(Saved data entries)
"""
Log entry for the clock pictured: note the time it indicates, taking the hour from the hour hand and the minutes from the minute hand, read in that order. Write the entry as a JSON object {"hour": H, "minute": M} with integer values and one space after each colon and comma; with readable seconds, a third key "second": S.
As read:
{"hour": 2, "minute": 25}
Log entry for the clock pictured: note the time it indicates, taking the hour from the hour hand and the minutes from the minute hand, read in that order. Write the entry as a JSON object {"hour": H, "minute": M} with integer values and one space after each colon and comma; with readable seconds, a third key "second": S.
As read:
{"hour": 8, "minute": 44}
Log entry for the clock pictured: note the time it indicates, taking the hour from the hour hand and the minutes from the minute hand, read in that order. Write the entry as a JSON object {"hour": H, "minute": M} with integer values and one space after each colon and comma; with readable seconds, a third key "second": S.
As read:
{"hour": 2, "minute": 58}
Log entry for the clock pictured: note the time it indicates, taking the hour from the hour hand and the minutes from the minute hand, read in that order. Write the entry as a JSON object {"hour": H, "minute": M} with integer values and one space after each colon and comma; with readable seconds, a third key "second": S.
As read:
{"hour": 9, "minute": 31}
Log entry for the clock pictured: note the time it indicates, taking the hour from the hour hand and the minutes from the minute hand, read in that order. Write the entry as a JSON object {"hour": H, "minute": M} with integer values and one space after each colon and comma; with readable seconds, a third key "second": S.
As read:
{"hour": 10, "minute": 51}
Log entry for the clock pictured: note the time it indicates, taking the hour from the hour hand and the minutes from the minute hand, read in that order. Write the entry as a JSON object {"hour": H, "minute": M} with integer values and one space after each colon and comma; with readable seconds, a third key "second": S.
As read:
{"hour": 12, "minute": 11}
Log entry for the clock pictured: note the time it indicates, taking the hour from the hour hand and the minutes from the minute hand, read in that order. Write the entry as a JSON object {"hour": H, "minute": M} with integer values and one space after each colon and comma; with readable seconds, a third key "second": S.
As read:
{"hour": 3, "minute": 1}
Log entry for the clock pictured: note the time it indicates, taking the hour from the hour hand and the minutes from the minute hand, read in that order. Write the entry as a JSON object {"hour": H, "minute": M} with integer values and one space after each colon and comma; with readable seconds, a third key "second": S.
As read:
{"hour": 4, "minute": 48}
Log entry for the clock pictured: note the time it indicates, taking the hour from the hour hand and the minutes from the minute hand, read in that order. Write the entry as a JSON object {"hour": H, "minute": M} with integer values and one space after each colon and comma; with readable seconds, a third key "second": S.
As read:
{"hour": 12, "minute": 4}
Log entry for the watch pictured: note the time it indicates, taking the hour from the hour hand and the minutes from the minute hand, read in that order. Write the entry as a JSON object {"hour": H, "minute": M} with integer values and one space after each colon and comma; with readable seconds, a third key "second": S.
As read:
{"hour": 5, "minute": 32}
"""
Tally the lines in the material that contain the string "watch", treating uppercase and lowercase as different. Reply with the number alone.

1